Huh, I was going to point out that the Signal server isn't Free Software either, since for a while it wasn't being published, but it seems they have gotten back into publishing it.
while it's amazing for them to keep maintaining it, as the person mentioned down the thread, it's hard to know what they are actually running, right? and it's not a lot of work to patch this or clone/branch as necessary before deploying. Oh well, i already resigned that a part of my life will be run by someone else by now.
Publishing server code provides no assurance of anything (although it is still nice, for other reasons) since nobody can know if what they (for any "they") run in production is the same as the public source.
Open client code and documented protoccols are much more important. If you can compile your own client from open source code and it works fine, then you can know for sure what you're sending to the server.
If you bothered to look, you would find that both of the examples given are open-source servers. You might then deduce that you misunderstood the comment to which you replied.
You cannot audit the system/service logs for those servers, neither can you audit the hardware running those servers, nor the internet providers who can snoop on the traffic et al... That's the argument behind "Open source server" in case it wasn't clear.
This might be where the misunderstanding is. This software is indeed server software that anyone can run, and the global network consists of servers run by many independent entities, in many cases with full control of the hardware. One of these entities can be you, and it is completely possible to run from home.

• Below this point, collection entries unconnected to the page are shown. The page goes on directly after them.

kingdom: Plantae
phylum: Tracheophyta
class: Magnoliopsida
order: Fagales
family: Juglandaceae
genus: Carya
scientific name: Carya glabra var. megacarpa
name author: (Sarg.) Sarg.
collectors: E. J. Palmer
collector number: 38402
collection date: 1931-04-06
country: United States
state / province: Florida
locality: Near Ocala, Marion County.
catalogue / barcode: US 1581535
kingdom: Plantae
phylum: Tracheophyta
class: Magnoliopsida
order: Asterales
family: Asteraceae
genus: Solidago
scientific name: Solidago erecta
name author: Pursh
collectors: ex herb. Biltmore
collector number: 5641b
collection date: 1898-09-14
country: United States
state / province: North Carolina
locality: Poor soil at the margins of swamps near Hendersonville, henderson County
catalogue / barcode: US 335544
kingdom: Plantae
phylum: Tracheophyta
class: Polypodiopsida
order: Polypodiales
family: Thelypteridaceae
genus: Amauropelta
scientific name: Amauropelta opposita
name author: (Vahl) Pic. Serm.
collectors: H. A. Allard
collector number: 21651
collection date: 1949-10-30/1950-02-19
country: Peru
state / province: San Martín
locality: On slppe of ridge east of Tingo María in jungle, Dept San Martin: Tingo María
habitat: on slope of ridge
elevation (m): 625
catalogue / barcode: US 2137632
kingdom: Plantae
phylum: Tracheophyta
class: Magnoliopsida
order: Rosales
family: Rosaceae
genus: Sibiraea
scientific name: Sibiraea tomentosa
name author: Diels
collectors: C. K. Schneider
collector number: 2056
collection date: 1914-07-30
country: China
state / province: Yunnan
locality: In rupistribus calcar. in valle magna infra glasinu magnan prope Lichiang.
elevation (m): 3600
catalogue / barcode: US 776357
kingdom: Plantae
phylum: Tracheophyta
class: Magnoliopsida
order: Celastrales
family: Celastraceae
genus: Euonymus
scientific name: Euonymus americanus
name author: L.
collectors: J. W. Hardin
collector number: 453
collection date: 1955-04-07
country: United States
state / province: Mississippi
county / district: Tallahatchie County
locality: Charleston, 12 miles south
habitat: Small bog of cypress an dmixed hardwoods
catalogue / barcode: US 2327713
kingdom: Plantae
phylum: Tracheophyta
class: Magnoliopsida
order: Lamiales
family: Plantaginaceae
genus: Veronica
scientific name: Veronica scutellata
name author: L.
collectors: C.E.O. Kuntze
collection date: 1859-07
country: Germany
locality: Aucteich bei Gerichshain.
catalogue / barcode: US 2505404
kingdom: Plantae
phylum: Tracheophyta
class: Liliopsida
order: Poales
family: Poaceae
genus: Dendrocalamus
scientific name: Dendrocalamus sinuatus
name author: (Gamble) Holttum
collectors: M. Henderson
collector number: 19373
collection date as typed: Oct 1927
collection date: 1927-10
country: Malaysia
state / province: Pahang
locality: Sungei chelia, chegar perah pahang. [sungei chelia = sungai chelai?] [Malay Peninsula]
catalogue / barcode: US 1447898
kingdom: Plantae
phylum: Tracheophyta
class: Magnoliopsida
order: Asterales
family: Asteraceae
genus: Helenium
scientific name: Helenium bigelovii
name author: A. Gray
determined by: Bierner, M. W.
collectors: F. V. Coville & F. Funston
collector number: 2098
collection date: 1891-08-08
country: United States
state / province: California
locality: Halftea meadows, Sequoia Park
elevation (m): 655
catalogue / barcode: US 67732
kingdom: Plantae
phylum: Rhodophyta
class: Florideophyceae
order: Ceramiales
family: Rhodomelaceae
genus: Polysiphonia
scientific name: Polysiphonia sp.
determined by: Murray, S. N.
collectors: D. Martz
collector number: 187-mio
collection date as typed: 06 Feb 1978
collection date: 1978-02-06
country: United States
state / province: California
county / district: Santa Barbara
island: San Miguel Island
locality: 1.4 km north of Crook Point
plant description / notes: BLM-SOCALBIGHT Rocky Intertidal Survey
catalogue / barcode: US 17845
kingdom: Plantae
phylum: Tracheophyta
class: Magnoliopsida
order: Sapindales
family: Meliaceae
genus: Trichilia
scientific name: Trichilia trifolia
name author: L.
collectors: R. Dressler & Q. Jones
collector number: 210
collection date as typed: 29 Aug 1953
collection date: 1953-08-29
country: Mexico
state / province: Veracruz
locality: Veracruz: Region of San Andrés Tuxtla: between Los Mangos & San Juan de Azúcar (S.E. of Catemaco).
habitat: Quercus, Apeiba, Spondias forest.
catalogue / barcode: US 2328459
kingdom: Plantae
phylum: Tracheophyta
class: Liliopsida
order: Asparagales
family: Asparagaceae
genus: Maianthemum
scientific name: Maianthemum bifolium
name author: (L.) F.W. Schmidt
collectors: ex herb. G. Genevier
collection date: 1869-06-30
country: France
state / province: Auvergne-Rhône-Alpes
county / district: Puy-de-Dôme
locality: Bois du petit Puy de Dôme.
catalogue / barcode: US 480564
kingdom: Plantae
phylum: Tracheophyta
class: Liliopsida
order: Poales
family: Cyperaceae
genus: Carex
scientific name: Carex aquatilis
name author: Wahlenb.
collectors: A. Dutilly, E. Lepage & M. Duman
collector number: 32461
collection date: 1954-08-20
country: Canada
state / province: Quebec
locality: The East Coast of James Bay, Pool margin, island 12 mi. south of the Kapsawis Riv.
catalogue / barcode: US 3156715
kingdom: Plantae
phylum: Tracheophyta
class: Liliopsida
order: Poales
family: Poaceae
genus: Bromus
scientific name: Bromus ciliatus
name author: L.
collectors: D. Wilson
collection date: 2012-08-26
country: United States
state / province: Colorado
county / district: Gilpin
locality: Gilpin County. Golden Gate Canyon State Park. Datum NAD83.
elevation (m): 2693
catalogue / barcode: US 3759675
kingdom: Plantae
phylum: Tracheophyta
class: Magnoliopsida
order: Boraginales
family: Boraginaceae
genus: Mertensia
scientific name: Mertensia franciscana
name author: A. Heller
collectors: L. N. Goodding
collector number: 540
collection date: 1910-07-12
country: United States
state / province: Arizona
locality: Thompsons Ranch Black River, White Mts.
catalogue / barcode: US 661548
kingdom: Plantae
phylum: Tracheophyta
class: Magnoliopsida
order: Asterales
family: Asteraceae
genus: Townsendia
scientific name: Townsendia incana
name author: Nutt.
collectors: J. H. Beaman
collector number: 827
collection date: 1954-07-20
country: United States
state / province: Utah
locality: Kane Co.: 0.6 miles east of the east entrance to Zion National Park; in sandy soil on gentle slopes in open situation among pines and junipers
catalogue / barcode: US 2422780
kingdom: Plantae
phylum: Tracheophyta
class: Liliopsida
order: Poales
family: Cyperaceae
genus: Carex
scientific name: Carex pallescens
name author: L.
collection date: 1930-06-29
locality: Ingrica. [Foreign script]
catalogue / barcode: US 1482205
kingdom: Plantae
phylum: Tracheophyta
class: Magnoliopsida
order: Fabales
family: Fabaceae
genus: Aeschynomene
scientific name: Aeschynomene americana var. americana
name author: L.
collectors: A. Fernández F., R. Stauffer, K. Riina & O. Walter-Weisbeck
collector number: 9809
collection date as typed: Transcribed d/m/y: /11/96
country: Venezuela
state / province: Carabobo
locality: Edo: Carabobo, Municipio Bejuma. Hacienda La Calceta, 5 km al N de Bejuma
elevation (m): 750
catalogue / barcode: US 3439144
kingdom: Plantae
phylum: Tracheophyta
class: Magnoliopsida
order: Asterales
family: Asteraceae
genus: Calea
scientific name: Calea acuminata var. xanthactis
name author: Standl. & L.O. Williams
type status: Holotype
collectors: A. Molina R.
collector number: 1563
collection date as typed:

The integrity of your conversation with someone would then depend on both your endpoints, clients, and the respective server.
Just like email, but for chat. There is no single gatekeeper who is allowed to use the network.
No misunderstanding at all. The argument is very clear.
> global network consists of servers run by many independent entities
This is not the case for all the popular chat apps including Signal which uses centralized servers which they run themselves. They clearly see little benefit from this distributed independent server model.
And even that doesn't mean the server is open source.
As I explained earlier if you cannot audit the physical server you are connected to, claiming it's open source is useless. FYI that's literally how the term open source was used in this context!
> The integrity of your conversation with someone would then depend on both your endpoints, clients, and the respective server.
Client to client verification simply works and eliminates the need to also "verify" the server which if compromised introduces an even higher risk of contamination in the trust model (too many co-dependent functions are delegated to the server), not to mention collusion in establishing integrity of yet another device that we need to trust.
Not sure what part of my comment amused you so much.
An IM platform server can be open sourced. Just like any kind of software.
It's just a matter of publishing your code and, preferably making it possible to verify that the service your users are connecting to is build using the same published code.
How could you possibly verify what code they are running server-side?
Typically, the way it goes is that you implement e2ee such that even a fully compromised server cannot read the clients messages, publish the client's source code, and build it yourself or use reproducible builds. That ladt part is where you can criticize Signal. Whether they publish the server code is mostly irrelevant unless you want to run a separate messenger infrastructure.
> unless you want to run a separate messenger infrastructure.
Or if you S2S federate with the upstream server. Which is a core differentiator of XMPP and Matrix. Signal server(s) notably supported proper federation during their initial growth-phase but famously closed it off ("The ecosystem is moving").
Similar story as Google [Chat/Talk/Hangouts], which did federate over XMPP before they closed that down years ago.